Setelah tangis Affa mereda. Senu membuka matanya, ia mengangkat Affa dan mendudukkan Affa di atas sofa. Lalu, ia segera beranjak ke dapur dan menghangatkan masakannya tadi pagi. Setelah itu ia kembali ke tempat Affa.
"Ayo, sekarang makan siang. Jangan menangis lagi, atau kau akan kembali tersedak." Senu tampak lega, saat Affa menurut dan tak lagi menangis. Ia menyuapi Affa dengan telaten, hingga isi piring tandas.
"Mau tambah?" tanya Senu.
"Enggak mau. Affa kenyang," jawab Affa dengan lirih. Senu meletakkan piring dan membantu Affa untuk minum. Setelah minum, Affa segera digendong oleh Senu. Affa tampak lemas dan menyadarkan kepalanya di bahu Senu. Senu sendiri sudah bisa menebak hal ini. Ia mempercepat langkahnya dan memasuki kamar Affa.
Langkah kaki Senu membawa dirinya menuju sudut kamar Affa, dengan sedikit usaha ia membuka bagian lantai kayu yang menghubungkan kamar Affa dengan ruangan tersembunyi. Affa tampak nyaman dengan kondisinya, ia makin terbuai saat Senu kembali melangkah dan membuat dirinya seperti tengah terombang ambing di udara. Setelah melewati lorong panjang yang gelap. Kini, Senu dan Affa tiba di sebuah ruangan remang-remang yang cukup luas. Senu kembali merebahkan Affa di atas ranjang serta ikut berbaring di samping gadisnya.
"Sekarang kau harus tidur siang." Senu mulai mengusap-ngusap perpus Affa dengan lembut. Tapi, Affa menggelengkan kepalanya. "Affa gak ngantuk." Affa berbicara seperti itu, namun matanya tampak sayu saat menatap Senu tanpa fokus.

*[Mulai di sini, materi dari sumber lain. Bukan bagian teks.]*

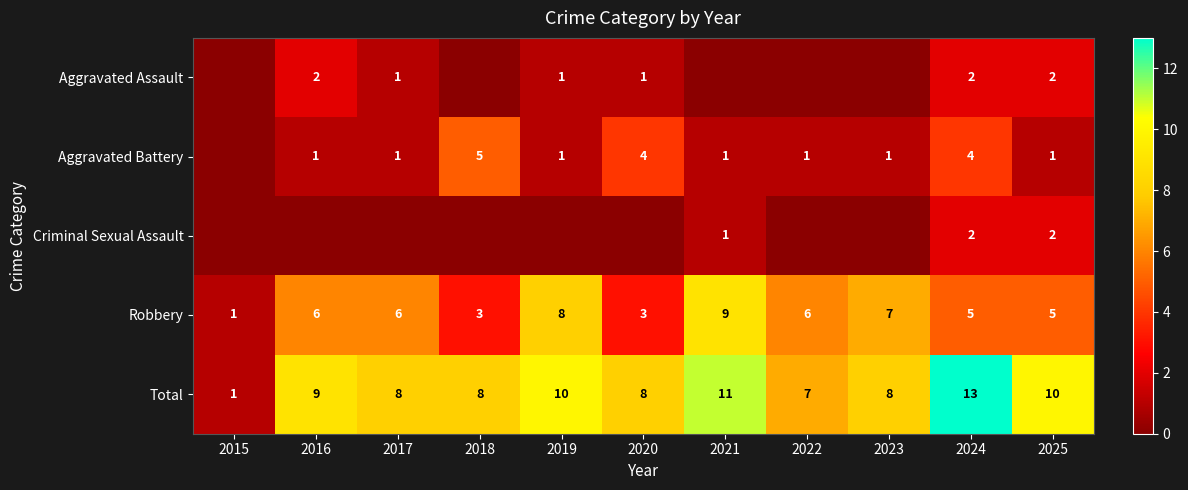

What is the highest value of the Robbery series?

9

"Kau mengantuk, sebentar lagi pasti kau akan tidur," ucap Senu sembari menyusupkan tangannya kedalam gaun Affa. Dan bagai sebuah mantra, Affa memang secara perlahan menutup matanya dan jatuh tertidur dengan dengan lelap, ia bahkan mendengkur pelan. Senu dengan telaten terus mengusap perut Affa, memastikan agar Affa benar-benar jatuh tertidur.
Dan setelah Senu puas memastikan, ia bangkit dan menyelimuti Affa. Ia merogoh ponsel Affa dan mengecek pesan-pesan masuk. Tapi Senu malah mendapatkan sebuah kejutan yang membuatnya marah. "Sepertinya ada cecunguk yang berusaha menantang diriku. Baiklah, aku akan melayaninya."

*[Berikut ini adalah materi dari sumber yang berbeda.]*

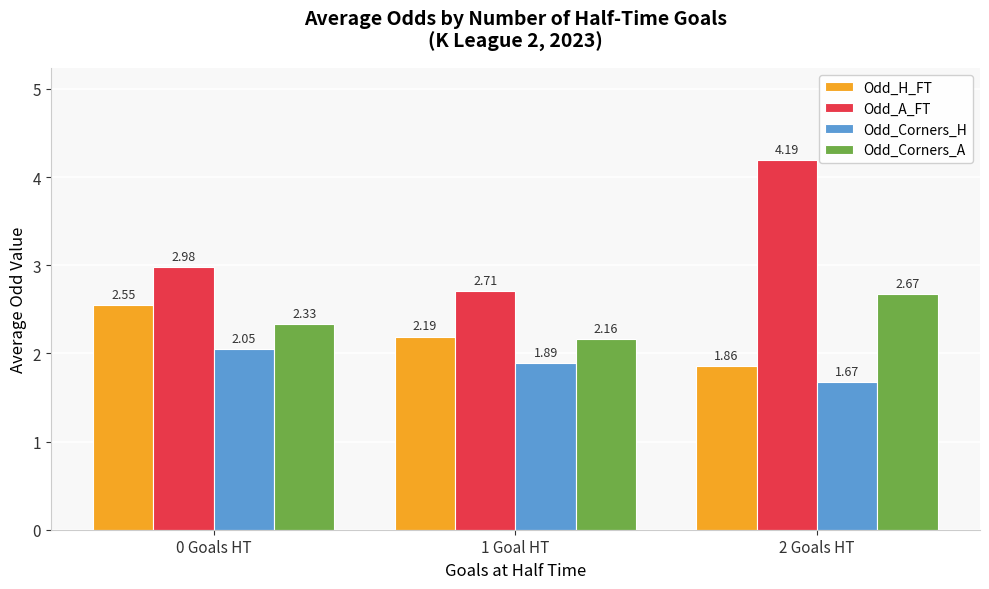

What is the average value of the Odd_A_FT series?

3.3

Senu meletakkan ponsel tersebut di atas meja, dan kembali naik ke atas ranjang. Ia harus membuat rencana tambahan untuk menyingkirkan beberapa cecunguk kurang ajar yang mulai mengganggu rencana utamanya untuk mendapatkan Affa. Ia memeluk Affa dengan erat, dan menciumi leher Affa dengan gemas.

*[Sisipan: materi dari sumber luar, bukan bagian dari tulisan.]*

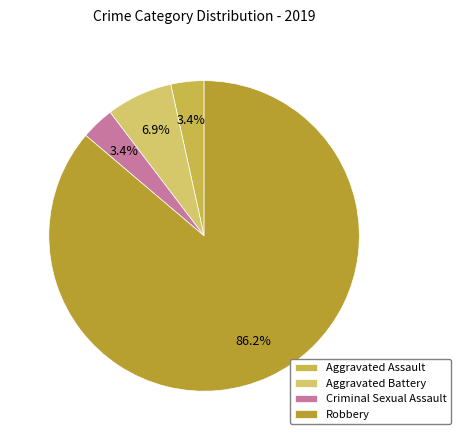

To the nearest percent, what is the difference between the largest and smallest slice percentages?

83%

Ia tersenyum setelah mendapat sebuah ide yang brilian. Ah ia tak sabar menunggu rencana barunya dimulai. Dan saat itu dimulai, Senu yakin satu persatu pengganggu itu akan menghilang dari kehidupan Affa. Ah jika boleh, Senu memilih untuk menghilangkan mereka semua dari dunia ini. Tapi, ia tak boleh melakukan hal itu. Malaikat kecilnya tak akan senang, iya bukan? Ah tapi, jika Affa tak mengetahuinya, bagaimana Affa bisa marah? Yang perlu Senu lakukan adalah, melakukan semuanya dengan rapi. Dan semuanya akan baik-baik saja.
Senu tersenyum dengan pemikirannya. Ia tersenyum dan mencuri sebuah kecupan di bibir Affa. Kemudian, ia mengikuti Affa dengan menutup mata dan masuk ke dalam dunia mimpi. Menunggu waktu untuk melancarkan rencananya.